Am Mittwoch ist endlich so weit: Werder Bremen bestreitet in Istanbul das UEFA-Pokal-Finale gegen Schachtjor Donezk (ab 20:30 Uhr im Live-Ticker).

Ganz Fußball-Deutschland fiebert der Partie entgegen. Natürlich auch Klaus Allofs. Werders Vorstandsvorsitzender und Sportdirektor spricht im Interview über seine Erwartungen für das Finale und über den Verlauf der aktuellen Spielzeit.

Frage: Klaus Allofs, vor 17 Jahren haben Sie als Spieler von Werder Bremen mit dem Führungstor den Grundstein zum Gewinn des Europapokals der Pokalsieger gelegt.

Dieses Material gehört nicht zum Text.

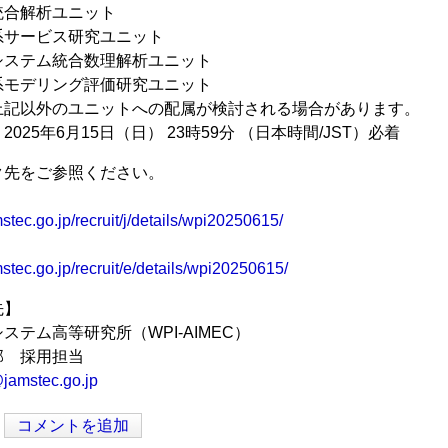
統合解析ユニット
系サービス研究ユニット
システム統合数理解析ユニット
系モデリング評価研究ユニット
上記以外のユニットへの配属が検討される場合があります。
025年6月15日（日） 23時59分 （日本時間/JST）必着
ク先をご参照ください。
stec.go.jp/recruit/j/details/wpi20250615/
stec.go.jp/recruit/e/details/wpi20250615/
先】
ステム高等研究所（WPI-AIMEC）
部 採用担当
jamstec.go.jp
コメントを追加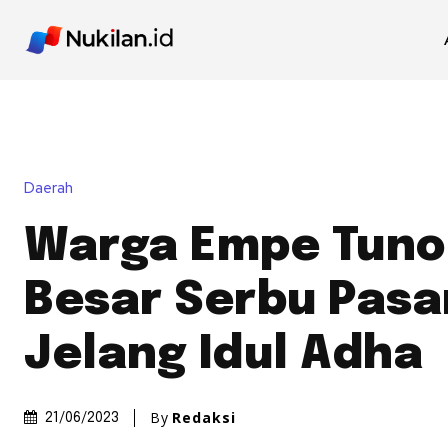
Daerah
Warga Empe Tuno
Besar Serbu Pasa
Jelang Idul Adha
By
Redaksi
21/06/2023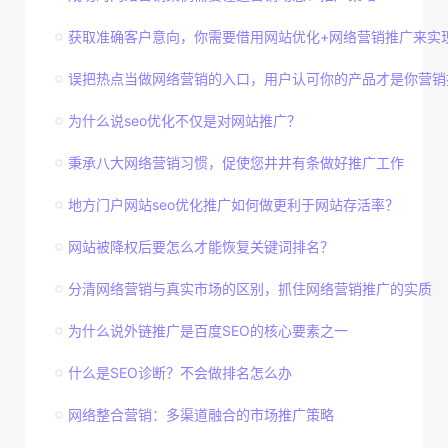
获取准确客户意向，你需要借用网站优化+网络营销推广来实
误把热点当做网络营销的入口，用户认可你的产品才是你营销
为什么说seo优化不仅是对网站推广？
秉承八大网络营销习惯，促使您井井有条做好推广工作
地方门户网站seo优化推广如何做更利于网站存活率？
网站被降权后要怎么才能恢复关键词排名？
分清网络营销与真实市场的区别，抓住网络营销推广的实质
为什么说外链推广是百度SEO的核心要素之一
什么是SEO诊断？不会做排名怎么办
网络整合营销：多渠道融合的市场推广策略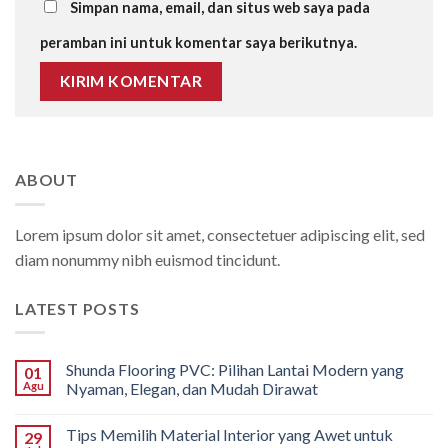
Simpan nama, email, dan situs web saya pada
peramban ini untuk komentar saya berikutnya.
ABOUT
Lorem ipsum dolor sit amet, consectetuer adipiscing elit, sed
diam nonummy nibh euismod tincidunt.
LATEST POSTS
Shunda Flooring PVC: Pilihan Lantai Modern yang
01
Agu
Nyaman, Elegan, dan Mudah Dirawat
Tips Memilih Material Interior yang Awet untuk
29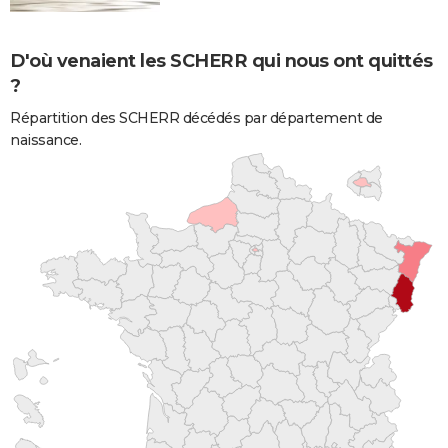
D'où venaient les SCHERR qui nous ont quittés
?
Répartition des SCHERR décédés par département de
naissance.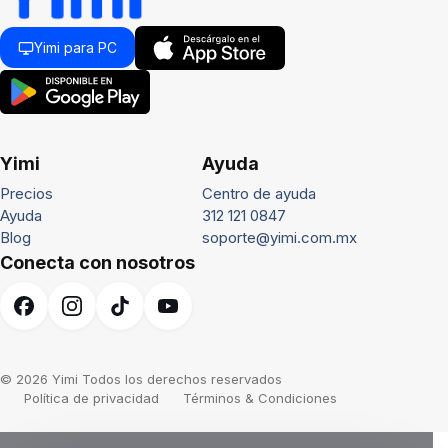
Yimi para PC
Yimi
Ayuda
Precios
Centro de ayuda
Ayuda
312 121 0847
Blog
soporte@yimi.com.mx
Conecta con nosotros
© 2026 Yimi Todos los derechos reservados
Política de privacidad
Términos & Condiciones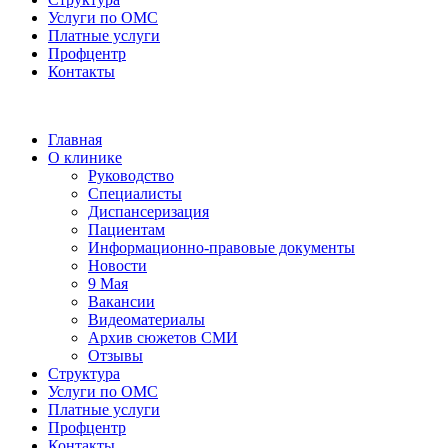
Услуги по ОМС
Платные услуги
Профцентр
Контакты
Главная
О клинике
Руководство
Специалисты
Диспансеризация
Пациентам
Информационно-правовые документы
Новости
9 Мая
Вакансии
Видеоматериалы
Архив сюжетов СМИ
Отзывы
Структура
Услуги по ОМС
Платные услуги
Профцентр
Контакты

Nur noch Erinnerung oder immer noch Motivation, am Mittwoch in Istanbul gegen Schachtjor Donezk nach dem UEFA-Pokal zu greifen?

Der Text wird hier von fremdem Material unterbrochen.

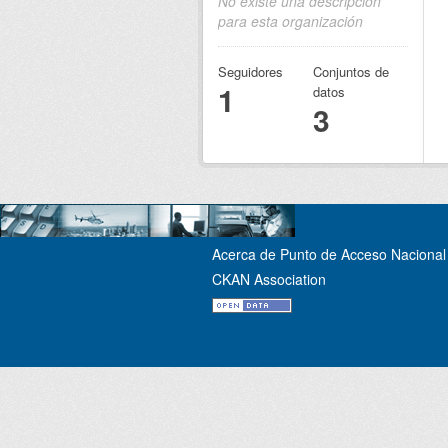
No existe una descripción
para esta organización
Seguidores
Conjuntos de
1
datos
3
Acerca de Punto de Acceso Nacional 
CKAN Association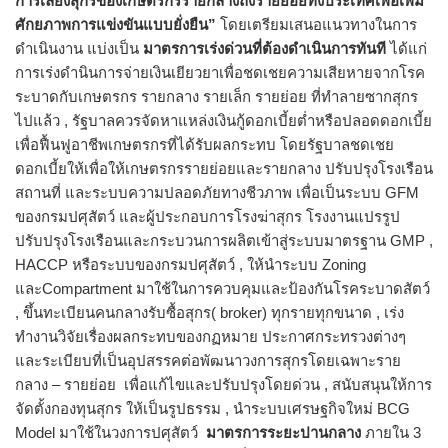
การเลี้ยงสุกรของเกษตรกรรายกลางถึงรายย่อยทั้งประเทศเพื่อเพิ่ม
ศักยภาพการแข่งขันแบบยั่งยืน”
โดยเตรียมเสนอแนวทางในการ
ดำเนินงาน แบ่งเป็น
มาตรการเร่งด่วนที่ต้องดำเนินการทันที
ได้แก่
การเร่งดำนินการจ่ายเงินเยียวยาเพื่อชดเชยความเสียหายจากโรค
ระบาดกับเกษตรกร รายกลาง รายเล็ก รายย่อย ที่ทำลายซากสุกร
ไปแล้ว , รัฐบาลควรจัดหาแหล่งเงินกู้ดอกเบี้ยต่ำหรือปลอดดอกเบี้ย
เพื่อฟื้นฟูอาชีพเกษตรกรที่ได้รับผลกระทบ โดยรัฐบาลชดเชย
ดอกเบี้ยให้เพื่อให้เกษตรกรรายย่อยและรายกลาง ปรับปรุงโรงเรือน
สถานที่ และระบบความปลอดภัยทางชีวภาพ เพื่อเป็นระบบ GFM
ของกรมปศุสัตว์ และผู้ประกอบการโรงฆ่าสุกร โรงงานแปรรูป
ปรับปรุงโรงเรือนและกระบวนการผลิตเข้าสู่ระบบมาตรฐาน GMP ,
HACCP หรือระบบของกรมปศุสัตว์ , ให้นำระบบ Zoning
และCompartment มาใช้ในการควบคุมและป้องกันโรคระบาดสัตว์
, ขึ้นทะเบียนคนกลางรับซื้อสุกร( broker) ทุกรายทุกขนาด , เร่ง
ทำงานวิจัยเรื่องผลกระทบของกฏหมาย ประกาศกระทรวงต่างๆ
และระเบียบที่เป็นอุปสรรคต่อพัฒนาวงการสุกรโดยเฉพาะราย
กลาง – รายย่อย เพื่อแก้ไขและปรับปรุงโดยด่วน , สนับสนุนให้การ
จัดตั้งกองทุนสุกร ให้เป็นรูปธรรม , นำระบบเศรษฐกิจใหม่ BCG
Model มาใช้ในวงการปศุสัตว์
มาตรการระยะปานกลาง
ภายใน 3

Klaus Allofs: Das gewonnene Finale von 1992 in Lissabon gegen AS Monaco ist Vergangenheit. Aber noch heute sprechen unsere Fans davon. Deswegen verdeutlichen wir unseren Spielern auch, wie wichtig ein solches Endspiel ist.

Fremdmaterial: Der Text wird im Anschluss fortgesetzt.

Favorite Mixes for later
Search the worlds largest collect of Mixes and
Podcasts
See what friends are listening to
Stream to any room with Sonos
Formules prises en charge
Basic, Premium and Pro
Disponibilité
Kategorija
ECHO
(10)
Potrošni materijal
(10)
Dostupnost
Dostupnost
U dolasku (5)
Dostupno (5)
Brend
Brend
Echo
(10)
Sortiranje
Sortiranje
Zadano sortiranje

Frage: In der Bundesliga wird Werder Bremen nur einen enttäuschenden zehnten Platz belegen. Ist das Erreichen der Endspiele im UEFA-Cup und DFB-Pokal dafür ein wirklicher Ausgleich?

Allofs: Es ist sensationell, dass wir die Chance haben, den UEFA-Cup zu gewinnen. Für mich persönlich ist das ganz weit oben anzusiedeln. Wir haben zwei Gelegenheiten, die Saison zur erfolgreichsten der Geschichte zu machen, sowohl sportlich als auch finanziell. Dies ist der Höhepunkt meines jetzigen Jobs.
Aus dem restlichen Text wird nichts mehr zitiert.